I'm trying to port an app from Objective-C to Swift, but I'm having problems with a subclass of GPUImageFilter.
In Obj-C, subclassing GPUImageFilter and using a different fragment shader was as easy as
- (id)init;
{
NSString *fragmentShaderPathname = [[NSBundle mainBundle] pathForResource:@"TestShader" ofType:@"fsh"];
NSString *fragmentShaderString = [NSString stringWithContentsOfFile:fragmentShaderPathname encoding:NSUTF8StringEncoding error:nil];
if (!(self = [super initWithFragmentShaderFromString:fragmentShaderString]))
{
return nil;
}
return self;
}
I can't figure out how to do this in Swift.

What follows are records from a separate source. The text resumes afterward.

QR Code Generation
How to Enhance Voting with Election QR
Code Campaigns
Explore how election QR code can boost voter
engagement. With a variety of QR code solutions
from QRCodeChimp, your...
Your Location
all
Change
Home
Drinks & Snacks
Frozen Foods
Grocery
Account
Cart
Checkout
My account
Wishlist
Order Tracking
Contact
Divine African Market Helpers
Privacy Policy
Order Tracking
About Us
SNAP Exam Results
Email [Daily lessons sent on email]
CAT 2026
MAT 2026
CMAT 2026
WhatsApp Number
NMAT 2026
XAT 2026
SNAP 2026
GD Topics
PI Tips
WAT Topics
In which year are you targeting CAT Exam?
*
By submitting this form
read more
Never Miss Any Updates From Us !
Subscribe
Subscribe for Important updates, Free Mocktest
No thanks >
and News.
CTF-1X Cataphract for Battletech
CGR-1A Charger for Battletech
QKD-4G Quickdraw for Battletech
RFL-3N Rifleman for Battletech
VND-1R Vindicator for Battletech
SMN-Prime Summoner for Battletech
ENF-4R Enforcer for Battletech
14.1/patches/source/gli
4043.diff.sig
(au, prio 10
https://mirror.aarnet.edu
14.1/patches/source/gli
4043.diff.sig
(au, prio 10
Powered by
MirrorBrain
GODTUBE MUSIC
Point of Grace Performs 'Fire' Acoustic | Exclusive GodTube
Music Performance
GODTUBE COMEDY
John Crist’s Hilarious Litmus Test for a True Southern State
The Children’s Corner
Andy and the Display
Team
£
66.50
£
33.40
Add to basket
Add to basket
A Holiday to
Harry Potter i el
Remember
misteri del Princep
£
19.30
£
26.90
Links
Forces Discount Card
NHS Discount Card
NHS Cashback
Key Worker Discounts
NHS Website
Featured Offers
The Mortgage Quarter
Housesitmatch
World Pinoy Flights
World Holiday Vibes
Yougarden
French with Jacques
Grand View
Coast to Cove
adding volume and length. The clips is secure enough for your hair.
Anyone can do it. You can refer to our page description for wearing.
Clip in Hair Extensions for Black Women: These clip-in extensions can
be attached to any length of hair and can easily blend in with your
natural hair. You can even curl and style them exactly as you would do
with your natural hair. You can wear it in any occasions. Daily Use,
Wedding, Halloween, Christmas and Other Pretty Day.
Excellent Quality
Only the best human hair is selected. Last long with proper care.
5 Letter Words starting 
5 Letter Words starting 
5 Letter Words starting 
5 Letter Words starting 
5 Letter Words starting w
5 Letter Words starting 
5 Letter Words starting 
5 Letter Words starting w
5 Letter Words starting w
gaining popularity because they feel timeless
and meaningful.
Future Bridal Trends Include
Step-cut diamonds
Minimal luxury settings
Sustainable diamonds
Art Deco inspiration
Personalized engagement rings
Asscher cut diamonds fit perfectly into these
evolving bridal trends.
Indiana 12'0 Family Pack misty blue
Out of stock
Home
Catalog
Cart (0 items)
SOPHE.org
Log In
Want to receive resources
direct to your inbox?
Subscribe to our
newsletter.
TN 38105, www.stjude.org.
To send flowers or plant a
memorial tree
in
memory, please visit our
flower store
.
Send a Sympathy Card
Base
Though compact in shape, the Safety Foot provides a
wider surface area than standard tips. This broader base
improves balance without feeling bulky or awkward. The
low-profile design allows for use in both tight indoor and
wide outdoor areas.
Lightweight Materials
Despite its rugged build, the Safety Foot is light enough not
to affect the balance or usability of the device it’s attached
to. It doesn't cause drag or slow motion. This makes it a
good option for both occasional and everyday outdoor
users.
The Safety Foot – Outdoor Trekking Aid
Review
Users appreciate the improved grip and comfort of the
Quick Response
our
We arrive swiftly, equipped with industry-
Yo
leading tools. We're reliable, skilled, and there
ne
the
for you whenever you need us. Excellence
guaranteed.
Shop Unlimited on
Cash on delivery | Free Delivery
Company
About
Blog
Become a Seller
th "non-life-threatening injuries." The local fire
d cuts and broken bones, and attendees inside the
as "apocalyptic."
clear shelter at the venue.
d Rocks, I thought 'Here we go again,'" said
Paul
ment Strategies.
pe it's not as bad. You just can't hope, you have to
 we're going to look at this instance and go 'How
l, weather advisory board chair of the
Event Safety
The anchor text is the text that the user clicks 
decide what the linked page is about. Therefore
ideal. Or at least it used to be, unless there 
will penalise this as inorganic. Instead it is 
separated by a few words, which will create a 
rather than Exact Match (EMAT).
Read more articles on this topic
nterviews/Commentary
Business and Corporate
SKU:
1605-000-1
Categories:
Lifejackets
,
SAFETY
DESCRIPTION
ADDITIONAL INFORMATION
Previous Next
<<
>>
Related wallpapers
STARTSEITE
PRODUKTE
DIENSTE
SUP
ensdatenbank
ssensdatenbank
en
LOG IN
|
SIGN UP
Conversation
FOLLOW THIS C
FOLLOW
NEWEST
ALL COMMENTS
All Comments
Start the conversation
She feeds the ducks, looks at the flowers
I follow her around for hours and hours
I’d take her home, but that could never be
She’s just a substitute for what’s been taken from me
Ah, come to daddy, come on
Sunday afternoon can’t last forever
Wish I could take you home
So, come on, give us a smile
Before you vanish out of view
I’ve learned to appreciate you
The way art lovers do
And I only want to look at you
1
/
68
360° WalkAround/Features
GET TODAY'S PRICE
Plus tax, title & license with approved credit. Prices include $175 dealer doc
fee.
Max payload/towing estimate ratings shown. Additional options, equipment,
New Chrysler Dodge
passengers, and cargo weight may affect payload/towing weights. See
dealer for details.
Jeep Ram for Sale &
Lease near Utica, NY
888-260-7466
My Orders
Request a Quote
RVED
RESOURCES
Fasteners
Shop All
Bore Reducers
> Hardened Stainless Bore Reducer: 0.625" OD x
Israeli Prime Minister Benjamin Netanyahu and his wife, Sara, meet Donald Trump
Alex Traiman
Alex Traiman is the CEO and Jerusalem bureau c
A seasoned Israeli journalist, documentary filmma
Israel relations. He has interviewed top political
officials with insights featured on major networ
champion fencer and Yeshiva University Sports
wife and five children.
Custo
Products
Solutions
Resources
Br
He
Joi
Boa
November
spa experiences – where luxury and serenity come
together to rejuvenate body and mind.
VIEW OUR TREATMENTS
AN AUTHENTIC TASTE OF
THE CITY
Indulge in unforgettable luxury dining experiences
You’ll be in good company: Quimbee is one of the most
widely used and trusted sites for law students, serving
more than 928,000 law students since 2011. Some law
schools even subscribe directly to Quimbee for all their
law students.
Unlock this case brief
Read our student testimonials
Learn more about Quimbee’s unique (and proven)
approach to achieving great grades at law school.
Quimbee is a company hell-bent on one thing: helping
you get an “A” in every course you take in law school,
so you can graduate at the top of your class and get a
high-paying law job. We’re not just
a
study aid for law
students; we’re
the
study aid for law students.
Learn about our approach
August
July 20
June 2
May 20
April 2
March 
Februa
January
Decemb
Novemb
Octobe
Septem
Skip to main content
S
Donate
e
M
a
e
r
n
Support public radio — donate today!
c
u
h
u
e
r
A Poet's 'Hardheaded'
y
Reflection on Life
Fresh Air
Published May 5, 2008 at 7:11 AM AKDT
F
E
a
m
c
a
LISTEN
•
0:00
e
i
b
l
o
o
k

This is my new initializer:
override init() {
let fragmentShaderPathname = NSBundle.mainBundle().pathForResource("TestShader", ofType: "fsh")!
let fragmentShaderString = NSString(contentsOfFile: fragmentShaderPathname, encoding: NSUTF8StringEncoding, error: nil)
super.init(fragmentShaderFromString: fragmentShaderString)
}
As soon as this gets called, the app crashes with this error message:
/Users/peterwunder/Documents/XCode/welp/welp/GPUImageTestFilter.swift: 12: 7: fatal error: use of unimplemented initializer 'init(vertexShaderFromString:fragmentShaderFromString:)' for class 'welp.GPUImageTestFilter'
What am I doing wrong?
Interesting problem! You're getting tripped up due to the differences in initialization between Swift and Objective-C. If the GPUImageFilter
class were written in Swift, the compiler wouldn't let you have this setup, but since you're mixing & matching it doesn't complain until runtime. Here's what's happening when you try to instantiate your subclass:
let myFilter = CustomGPUImageFilter()
init()
loads the shader string and calls super.init(fragmentShaderString: "foo")
GPUImageFilter.init(fragmentShaderString:)
calls [self initWithVertexShaderFromString:@"bar" fragmentShaderFromString:@"foo"]
.What type is self
in that last line? If you're calling from your subclass's initializer, the type of self
is actually that of your subclass: CustomGPUImageFilter
. So the initializer that gets called is actually on your subclass. Why is this a problem?
Unfortunately, Swift classes don't automatically inherit the initializers from their superclass if they define their own designated initializers, which is what your init()
is. So the runtime tries to call CustomGPUImageFilter.init(vertexShaderFromString:fragmentShaderFromString:)
, doesn't find it, and crashes with that error message.
Happily, the fix is quite simple. If you mark your initializer as convenience init
, you'll no longer be defining a designated initializer, which means your subclass will inherit the initializers from GPUImageFilter
. Then in step 3 above, the runtime will find the inherited initializer on your subclass and execute without a problem. Note that you'll need to call self.init...
instead of super.init...
:
convenience override init() {
let fragmentShaderPathname = NSBundle.mainBundle().pathForResource("TestShader", ofType: "fsh")!
let fragmentShaderString = NSString(contentsOfFile: fragmentShaderPathname, encoding: NSUTF8StringEncoding, error: nil)
self.init(fragmentShaderFromString: fragmentShaderString)
}
For more about this process, read the section on class inheritance and initialization in the Swift documentation. The process is significantly different from Objective-C.